*练习说明*
请将下面全部记录中的文字逐行原样输出，图片不要放进答案。

*记录摘录*
════════

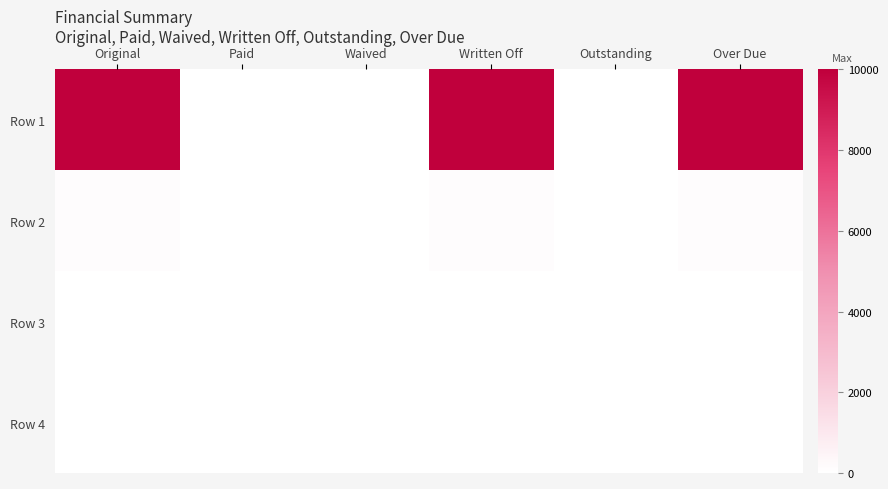

Reading left to right, transcribe all the data shown in this chart.

Row 1: Original=10000.0	Paid=0.0	Waived=0.0	Written Off=10000.0	Outstanding=0.0	Over Due=10000.0
Row 2: Original=150.6	Paid=0.0	Waived=0.0	Written Off=150.6	Outstanding=0.0	Over Due=150.6
Row 3: Original=0.0	Paid=0.0	Waived=0.0	Written Off=0.0	Outstanding=0.0	Over Due=0.0
Row 4: Original=0.0	Paid=0.0	Waived=0.0	Written Off=0.0	Outstanding=0.0	Over Due=0.0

════════

*完成结果*
Reading left to right, transcribe all the data shown in this chart.

Row 1: Original=10000.0	Paid=0.0	Waived=0.0	Written Off=10000.0	Outstanding=0.0	Over Due=10000.0
Row 2: Original=150.6	Paid=0.0	Waived=0.0	Written Off=150.6	Outstanding=0.0	Over Due=150.6
Row 3: Original=0.0	Paid=0.0	Waived=0.0	Written Off=0.0	Outstanding=0.0	Over Due=0.0
Row 4: Original=0.0	Paid=0.0	Waived=0.0	Written Off=0.0	Outstanding=0.0	Over Due=0.0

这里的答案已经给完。